Several ways to besiege a critic

Almost every one of us faces unsolicited criticism one way or another. And far from always we hear comments from a random person who can be easily forgotten. If we are talking about relatives or colleagues, that is, people with whom we are forced to come into contact, it is important to be able to protect ourselves, our heroine believes. They perceive good breeding as a green light for rude attacks.

Critical remarks and advice that were not asked for are nothing more than veiled aggression and a desire to assert itself at your expense. They often appear in the form of pseudo-concern: “Why are you so pale? Perhaps you didn’t get enough sleep? Are you sick?» I have worked out for myself three quite polite ways that help discourage the critic from attacking again.

Imagine a game of ping pong. When you are criticized, the ball flies towards you. As a rule, the person who sends it does not expect you to respond immediately. The first way is to be genuinely surprised. Even if you know that you really didn’t sleep well or gained weight and it’s noticeable, answer: “It’s strange — today I looked at myself in the mirror and liked myself so much that I decided not to even make up.” Or: “I weighed myself in the morning — it turned out that I had lost two kilograms.”

You were surprised and symbolically gave the ball to the other side. Most likely, the interlocutor will not know what to do with him. It is unlikely that he will dare to insist on his own, and, unless you have a skillful manipulator in front of you, the conversation will end.

If you are in a good mood, you can play cat and mouse: unexpectedly agree with what you have been told

Another way to disarm your counterpart is to compliment him. They tell you that you made a bad presentation, and you answer: “But you had a successful presentation.” The interlocutor, again, will not know how to behave. There will be a pause, and if the counterpart is decent, he may experience discomfort or guilt. Most likely, you will come out of this situation as a winner.

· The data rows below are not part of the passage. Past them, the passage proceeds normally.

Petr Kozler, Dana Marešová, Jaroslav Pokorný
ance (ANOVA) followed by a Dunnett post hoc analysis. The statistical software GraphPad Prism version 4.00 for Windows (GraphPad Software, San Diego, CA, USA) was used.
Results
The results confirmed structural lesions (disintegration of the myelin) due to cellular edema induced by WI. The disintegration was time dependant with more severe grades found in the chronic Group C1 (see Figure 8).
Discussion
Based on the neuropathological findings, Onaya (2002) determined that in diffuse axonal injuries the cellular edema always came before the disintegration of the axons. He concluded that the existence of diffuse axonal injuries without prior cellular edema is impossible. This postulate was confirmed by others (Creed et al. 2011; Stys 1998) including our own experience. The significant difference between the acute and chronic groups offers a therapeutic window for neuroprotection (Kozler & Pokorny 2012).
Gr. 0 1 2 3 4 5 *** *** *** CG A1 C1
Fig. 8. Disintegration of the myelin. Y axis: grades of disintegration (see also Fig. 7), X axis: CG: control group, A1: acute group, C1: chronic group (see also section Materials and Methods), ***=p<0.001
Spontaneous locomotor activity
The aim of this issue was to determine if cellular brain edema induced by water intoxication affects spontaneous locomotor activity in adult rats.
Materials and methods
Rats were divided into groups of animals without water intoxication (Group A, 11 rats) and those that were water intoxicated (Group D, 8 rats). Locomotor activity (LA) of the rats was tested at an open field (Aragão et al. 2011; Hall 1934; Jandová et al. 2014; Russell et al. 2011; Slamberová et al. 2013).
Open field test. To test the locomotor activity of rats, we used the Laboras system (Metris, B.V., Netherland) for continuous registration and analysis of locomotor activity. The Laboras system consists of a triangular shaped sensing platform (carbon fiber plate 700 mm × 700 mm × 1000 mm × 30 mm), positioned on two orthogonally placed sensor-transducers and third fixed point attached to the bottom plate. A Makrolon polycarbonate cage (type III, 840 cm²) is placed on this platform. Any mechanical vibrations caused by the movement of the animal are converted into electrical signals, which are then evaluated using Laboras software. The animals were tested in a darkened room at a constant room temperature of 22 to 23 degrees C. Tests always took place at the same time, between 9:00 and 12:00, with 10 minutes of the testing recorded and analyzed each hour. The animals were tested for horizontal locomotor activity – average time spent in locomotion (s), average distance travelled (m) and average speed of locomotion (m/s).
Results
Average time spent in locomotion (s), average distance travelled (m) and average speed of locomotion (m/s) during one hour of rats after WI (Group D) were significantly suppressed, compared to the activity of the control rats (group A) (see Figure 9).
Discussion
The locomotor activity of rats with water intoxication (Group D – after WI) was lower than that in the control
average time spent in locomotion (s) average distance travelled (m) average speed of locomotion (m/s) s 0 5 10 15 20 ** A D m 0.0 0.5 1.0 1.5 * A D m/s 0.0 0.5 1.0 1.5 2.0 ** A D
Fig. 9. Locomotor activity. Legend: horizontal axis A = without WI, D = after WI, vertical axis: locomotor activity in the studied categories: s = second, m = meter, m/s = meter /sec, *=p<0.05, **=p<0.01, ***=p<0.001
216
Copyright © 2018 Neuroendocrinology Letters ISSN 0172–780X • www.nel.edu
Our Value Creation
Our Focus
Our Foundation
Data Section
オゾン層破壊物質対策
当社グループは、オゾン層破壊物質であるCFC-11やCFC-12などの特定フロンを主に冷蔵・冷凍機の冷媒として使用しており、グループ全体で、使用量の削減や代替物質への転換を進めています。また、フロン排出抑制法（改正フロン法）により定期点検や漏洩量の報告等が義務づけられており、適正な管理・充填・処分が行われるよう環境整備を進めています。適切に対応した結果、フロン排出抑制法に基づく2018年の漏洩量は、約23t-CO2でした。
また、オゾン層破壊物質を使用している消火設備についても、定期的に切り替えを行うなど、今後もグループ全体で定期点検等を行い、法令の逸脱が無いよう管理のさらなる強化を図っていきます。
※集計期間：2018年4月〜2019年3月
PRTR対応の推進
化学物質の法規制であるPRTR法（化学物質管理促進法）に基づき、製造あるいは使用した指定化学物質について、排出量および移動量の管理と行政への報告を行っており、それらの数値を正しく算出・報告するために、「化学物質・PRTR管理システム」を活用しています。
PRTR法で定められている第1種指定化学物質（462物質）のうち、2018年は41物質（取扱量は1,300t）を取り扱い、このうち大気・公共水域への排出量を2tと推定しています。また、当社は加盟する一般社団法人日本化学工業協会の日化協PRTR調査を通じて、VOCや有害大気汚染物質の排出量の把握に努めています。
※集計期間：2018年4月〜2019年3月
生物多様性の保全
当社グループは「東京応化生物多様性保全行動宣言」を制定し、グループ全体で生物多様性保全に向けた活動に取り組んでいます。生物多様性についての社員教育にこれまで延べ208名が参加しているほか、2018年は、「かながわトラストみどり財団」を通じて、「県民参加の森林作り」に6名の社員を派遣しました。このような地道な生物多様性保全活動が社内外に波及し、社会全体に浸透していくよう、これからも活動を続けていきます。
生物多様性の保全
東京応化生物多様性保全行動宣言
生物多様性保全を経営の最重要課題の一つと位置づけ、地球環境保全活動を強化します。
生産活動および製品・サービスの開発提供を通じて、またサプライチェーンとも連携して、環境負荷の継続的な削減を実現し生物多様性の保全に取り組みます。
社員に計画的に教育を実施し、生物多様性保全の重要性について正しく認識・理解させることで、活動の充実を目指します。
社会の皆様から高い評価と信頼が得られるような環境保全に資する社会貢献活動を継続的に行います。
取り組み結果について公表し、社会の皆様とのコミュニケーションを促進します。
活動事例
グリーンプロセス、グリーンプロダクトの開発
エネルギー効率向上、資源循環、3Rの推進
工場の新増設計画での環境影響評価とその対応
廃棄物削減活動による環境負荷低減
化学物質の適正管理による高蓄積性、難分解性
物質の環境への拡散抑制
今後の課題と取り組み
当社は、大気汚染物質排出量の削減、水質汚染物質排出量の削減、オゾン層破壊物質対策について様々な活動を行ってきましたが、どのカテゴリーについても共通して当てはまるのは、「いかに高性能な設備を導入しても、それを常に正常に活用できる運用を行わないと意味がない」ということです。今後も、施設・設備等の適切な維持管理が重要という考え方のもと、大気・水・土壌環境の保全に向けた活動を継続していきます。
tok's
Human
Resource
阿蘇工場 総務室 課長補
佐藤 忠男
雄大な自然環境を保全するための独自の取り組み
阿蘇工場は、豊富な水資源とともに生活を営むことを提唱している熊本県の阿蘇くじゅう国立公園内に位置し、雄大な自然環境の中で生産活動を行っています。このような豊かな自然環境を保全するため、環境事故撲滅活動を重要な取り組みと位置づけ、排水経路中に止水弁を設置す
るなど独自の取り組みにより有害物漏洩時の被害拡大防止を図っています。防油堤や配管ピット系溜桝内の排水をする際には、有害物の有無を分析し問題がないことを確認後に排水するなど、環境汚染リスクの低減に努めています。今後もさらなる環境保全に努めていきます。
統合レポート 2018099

If you are in a good mood, you can play cat and mouse: unexpectedly agree with what you have been told. «You don’t look very good today.» — «Yes, what to do, age.» «Looks like your dress isn’t enough.» “Yes, not enough. Ate a lot lately. I don’t know how to lose weight.» So you again put the critic in an unexpected position. Agreeing is often a good way to deflect criticism and get out of the dialogue.

I think it is important to always rebuff those who come up with such advice and remarks. Otherwise, your counterpart, most likely, not distinguished by a good upbringing, will perceive your delicate silence as a sign of weakness and will continue to use you as a target to dump negative emotions.

“Fighting back unsolicited criticism, build on your strengths”

Natalia Artsybasheva, gestalt therapist

Our heroine, most likely, is an extrovert, and in many respects this is why she “beats the balls” quickly and beautifully. She offers effective methods, but it can be difficult for introverts to follow such advice, since these techniques do not correspond to their nature. Such people in a situation of unsolicited criticism should rely on their strengths.

It is useful to immediately analyze who and with what is “knocking” on your borders. Is it an aggressor who decided to drink your blood and simply does not know other ways of interaction, or a person dear and close to you who made an awkward situation? Is criticism constructive? In analysis, the introvert is strong.

If you have a dangerous manipulator in front of you, your task is to create distance and protect your inner world. Ideally, immediately stop the conversation, use a plausible pretext and leave. If it is impossible to get out of contact (for example, a critic is your boss), try to imagine a glass wall between you and watch how the words from that side hit it and fall, or “draw” an absurd outfit and cap on your opponent. The attacker usually wants to see your reaction, and if there is none, he gets bored.

Do not be afraid or ashamed of your slowness, but try not to avoid contact — it is better to write a letter

It happens that a remark requires your response or you need to influence the situation. Practice saying “stop” confidently and moving the conversation in the right and comfortable direction for you. It is useful to acquire on-duty home preparations so that at a time of stress you do not suffer from searching for words. These can be the tricks of our heroine, and a persistent return to the main thread of the conversation.

What to do if unreasonable criticism comes from a person close to you, important to you, whose opinion you trust? You may not find an answer right away. Feel free to take some time to think and warn about it out loud: “I’m confused right now, but this is an important topic and I want to definitely return to it.” There is no need to be afraid or ashamed of your slowness, but try not to avoid contact — it is better to write a letter, tell about your feelings, ask questions that are important to you.